* **Prompt**:
Below are entries; count the lines among them that contain the word "linecap", and give only the count.

* **Material to process**:

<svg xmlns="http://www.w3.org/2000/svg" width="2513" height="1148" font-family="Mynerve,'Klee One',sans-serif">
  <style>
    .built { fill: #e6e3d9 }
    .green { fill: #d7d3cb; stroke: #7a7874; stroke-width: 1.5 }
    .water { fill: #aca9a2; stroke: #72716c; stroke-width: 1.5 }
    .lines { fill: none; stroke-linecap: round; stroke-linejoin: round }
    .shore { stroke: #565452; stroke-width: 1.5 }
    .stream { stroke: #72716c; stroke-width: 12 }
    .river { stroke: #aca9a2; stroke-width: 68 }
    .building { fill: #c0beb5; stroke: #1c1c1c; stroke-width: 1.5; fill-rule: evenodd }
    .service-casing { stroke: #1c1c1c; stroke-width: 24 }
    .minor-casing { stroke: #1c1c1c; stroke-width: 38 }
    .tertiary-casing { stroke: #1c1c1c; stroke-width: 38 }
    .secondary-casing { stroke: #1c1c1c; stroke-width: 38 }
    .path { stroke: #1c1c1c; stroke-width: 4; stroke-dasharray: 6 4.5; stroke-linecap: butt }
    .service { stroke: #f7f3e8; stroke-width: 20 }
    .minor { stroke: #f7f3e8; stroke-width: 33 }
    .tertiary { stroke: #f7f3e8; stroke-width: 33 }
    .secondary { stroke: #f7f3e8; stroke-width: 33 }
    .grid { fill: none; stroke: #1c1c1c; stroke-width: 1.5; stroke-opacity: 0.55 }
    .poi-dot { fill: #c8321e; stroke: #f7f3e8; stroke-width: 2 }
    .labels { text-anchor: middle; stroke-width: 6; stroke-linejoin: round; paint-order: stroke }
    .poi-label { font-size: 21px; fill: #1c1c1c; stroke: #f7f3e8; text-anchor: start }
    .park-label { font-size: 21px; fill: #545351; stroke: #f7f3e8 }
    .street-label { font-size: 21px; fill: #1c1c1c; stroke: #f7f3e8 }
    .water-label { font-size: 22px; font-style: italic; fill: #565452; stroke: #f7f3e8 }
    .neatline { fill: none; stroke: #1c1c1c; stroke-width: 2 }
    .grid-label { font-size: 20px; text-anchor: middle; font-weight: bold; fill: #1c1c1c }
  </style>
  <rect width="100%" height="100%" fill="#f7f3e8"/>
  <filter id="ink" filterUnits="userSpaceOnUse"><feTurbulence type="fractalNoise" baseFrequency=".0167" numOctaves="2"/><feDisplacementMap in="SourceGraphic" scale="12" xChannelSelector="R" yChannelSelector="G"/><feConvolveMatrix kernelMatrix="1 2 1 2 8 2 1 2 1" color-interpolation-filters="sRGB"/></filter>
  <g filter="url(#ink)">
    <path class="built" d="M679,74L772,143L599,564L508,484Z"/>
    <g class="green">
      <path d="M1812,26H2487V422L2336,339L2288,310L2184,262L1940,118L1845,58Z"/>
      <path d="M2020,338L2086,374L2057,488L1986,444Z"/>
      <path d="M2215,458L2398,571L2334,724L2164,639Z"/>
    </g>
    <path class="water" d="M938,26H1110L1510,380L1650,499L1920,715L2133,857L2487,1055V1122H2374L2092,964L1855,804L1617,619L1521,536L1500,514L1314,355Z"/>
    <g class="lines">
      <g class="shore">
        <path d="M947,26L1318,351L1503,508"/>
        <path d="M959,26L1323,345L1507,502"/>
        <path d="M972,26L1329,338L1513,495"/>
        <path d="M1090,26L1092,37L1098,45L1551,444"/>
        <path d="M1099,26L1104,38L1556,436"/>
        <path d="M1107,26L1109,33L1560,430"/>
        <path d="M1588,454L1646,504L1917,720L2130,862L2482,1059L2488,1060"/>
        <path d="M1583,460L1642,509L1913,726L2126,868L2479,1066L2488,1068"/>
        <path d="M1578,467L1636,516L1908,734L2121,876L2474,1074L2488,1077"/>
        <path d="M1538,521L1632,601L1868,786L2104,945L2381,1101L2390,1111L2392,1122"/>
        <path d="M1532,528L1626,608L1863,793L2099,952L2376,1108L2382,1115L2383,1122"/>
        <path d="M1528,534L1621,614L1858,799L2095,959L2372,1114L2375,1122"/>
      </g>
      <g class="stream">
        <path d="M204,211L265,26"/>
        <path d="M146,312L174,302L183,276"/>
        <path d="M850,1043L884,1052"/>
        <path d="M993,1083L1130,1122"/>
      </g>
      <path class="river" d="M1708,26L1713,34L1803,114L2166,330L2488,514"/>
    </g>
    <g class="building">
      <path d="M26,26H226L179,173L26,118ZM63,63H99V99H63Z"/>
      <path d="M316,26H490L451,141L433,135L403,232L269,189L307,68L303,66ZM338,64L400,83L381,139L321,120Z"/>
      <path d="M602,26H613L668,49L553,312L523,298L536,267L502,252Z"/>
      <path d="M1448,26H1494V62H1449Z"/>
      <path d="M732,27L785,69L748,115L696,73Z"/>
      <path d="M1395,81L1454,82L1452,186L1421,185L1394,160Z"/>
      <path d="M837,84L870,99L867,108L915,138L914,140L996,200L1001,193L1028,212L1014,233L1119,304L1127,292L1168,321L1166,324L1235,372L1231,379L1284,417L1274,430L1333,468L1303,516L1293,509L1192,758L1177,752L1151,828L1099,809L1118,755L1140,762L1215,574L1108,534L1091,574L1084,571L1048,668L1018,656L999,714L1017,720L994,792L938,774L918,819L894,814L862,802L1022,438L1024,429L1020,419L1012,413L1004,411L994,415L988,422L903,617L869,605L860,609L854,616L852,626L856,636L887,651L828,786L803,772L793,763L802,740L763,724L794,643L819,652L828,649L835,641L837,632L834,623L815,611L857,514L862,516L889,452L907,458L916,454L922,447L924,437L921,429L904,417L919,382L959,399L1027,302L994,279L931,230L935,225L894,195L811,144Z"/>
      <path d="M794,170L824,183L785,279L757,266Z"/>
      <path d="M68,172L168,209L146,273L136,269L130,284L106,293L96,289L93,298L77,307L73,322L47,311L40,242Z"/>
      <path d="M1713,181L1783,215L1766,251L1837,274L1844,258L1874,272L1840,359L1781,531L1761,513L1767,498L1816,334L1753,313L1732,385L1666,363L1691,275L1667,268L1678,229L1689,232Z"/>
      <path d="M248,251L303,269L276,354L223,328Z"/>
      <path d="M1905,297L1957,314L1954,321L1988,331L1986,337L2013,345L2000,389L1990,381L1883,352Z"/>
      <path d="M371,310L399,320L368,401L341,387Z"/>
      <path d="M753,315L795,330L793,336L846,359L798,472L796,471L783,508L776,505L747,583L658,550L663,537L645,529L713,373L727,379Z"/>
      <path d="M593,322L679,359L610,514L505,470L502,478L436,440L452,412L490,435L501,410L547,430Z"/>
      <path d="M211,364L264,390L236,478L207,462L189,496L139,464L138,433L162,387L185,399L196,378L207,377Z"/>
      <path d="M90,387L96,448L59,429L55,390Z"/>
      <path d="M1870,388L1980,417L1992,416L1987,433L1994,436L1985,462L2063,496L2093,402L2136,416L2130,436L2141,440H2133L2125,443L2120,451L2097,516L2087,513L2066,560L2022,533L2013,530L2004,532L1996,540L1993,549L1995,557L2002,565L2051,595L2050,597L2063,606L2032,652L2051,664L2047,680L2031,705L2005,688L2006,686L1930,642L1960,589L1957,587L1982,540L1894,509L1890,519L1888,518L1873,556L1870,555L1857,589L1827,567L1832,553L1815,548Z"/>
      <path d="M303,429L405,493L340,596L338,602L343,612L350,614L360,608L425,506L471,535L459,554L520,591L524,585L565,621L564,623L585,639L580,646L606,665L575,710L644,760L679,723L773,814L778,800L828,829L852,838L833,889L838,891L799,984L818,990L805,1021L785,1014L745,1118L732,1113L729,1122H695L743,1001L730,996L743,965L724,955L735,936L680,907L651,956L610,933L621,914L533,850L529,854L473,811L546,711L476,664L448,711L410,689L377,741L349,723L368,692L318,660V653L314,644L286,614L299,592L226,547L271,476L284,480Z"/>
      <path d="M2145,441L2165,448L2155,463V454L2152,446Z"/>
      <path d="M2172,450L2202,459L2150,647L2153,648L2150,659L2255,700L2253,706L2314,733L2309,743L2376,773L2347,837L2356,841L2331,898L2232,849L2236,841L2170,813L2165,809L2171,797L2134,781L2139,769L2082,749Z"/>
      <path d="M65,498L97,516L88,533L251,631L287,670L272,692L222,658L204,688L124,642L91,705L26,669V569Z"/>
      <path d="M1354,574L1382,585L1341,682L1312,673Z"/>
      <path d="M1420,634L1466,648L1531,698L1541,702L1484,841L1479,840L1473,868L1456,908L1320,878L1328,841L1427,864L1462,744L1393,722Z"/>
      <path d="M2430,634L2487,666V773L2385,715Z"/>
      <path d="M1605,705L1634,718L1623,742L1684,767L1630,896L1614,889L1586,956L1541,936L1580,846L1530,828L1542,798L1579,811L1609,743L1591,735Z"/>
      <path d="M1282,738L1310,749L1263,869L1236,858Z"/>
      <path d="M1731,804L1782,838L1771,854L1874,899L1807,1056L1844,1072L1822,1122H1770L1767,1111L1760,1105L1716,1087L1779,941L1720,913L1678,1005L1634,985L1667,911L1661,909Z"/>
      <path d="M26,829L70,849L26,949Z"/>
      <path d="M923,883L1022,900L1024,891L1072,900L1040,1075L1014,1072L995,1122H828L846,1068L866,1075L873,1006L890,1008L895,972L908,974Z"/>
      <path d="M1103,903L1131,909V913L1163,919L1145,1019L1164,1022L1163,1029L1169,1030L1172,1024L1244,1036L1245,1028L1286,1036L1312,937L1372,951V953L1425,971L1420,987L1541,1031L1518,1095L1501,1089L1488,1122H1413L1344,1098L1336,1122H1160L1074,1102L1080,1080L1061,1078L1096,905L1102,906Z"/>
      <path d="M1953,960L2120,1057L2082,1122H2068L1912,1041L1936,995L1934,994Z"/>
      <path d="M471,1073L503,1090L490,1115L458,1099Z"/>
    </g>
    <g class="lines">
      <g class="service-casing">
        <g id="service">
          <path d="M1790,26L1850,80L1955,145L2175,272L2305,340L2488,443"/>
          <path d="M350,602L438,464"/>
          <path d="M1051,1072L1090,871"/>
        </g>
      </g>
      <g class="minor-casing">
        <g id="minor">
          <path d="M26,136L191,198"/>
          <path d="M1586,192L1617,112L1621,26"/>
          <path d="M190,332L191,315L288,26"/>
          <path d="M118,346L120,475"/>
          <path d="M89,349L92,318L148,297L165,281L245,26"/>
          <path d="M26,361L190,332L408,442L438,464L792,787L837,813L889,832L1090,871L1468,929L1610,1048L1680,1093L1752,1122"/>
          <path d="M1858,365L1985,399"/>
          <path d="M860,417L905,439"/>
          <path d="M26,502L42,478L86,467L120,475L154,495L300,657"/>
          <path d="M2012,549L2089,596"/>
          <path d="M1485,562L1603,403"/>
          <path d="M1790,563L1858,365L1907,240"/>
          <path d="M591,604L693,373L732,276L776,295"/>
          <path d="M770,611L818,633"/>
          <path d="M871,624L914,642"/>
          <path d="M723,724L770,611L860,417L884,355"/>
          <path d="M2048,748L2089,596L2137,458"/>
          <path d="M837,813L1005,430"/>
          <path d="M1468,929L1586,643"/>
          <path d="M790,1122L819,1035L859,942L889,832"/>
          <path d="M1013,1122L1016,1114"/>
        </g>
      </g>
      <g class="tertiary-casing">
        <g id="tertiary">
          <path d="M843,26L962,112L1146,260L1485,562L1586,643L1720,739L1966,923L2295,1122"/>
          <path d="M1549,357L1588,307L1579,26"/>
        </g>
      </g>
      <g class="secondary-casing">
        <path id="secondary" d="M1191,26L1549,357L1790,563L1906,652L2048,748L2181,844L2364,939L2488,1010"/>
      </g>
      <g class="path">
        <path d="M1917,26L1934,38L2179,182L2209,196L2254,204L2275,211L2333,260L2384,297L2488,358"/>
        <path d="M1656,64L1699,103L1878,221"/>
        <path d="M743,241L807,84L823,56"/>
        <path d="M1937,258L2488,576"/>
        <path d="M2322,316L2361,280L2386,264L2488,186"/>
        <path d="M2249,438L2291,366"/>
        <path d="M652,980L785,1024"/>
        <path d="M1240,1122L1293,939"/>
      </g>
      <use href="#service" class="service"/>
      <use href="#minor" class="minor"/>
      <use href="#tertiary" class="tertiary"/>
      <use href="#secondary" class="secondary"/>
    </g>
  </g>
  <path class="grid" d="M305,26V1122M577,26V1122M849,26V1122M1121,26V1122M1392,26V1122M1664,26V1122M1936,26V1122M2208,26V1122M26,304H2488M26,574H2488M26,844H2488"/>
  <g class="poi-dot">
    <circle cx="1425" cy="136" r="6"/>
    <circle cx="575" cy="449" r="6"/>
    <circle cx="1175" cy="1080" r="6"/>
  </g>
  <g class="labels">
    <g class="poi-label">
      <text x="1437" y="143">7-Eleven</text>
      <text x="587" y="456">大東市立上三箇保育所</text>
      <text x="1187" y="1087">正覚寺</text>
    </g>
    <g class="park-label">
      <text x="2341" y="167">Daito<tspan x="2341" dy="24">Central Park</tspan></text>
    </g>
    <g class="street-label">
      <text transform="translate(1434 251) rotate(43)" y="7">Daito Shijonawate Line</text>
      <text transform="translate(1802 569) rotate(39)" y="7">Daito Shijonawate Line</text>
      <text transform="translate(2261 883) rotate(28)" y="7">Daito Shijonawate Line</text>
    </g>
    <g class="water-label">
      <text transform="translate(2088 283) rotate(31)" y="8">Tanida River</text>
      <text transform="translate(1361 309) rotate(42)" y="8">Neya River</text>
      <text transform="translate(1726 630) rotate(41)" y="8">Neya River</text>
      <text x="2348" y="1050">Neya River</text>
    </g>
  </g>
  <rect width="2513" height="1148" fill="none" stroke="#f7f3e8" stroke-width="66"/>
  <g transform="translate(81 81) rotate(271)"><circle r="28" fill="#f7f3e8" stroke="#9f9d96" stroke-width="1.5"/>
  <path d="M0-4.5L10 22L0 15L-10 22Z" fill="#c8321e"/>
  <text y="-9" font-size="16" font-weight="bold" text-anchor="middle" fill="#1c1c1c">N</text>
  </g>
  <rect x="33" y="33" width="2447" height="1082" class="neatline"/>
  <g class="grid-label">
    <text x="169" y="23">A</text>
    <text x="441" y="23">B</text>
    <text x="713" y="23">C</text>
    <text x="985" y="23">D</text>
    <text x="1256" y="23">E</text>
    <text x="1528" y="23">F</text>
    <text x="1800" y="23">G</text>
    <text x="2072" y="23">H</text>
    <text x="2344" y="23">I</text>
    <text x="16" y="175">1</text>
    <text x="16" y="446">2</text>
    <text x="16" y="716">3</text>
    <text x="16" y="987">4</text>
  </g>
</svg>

* **Solution for this problem**:
2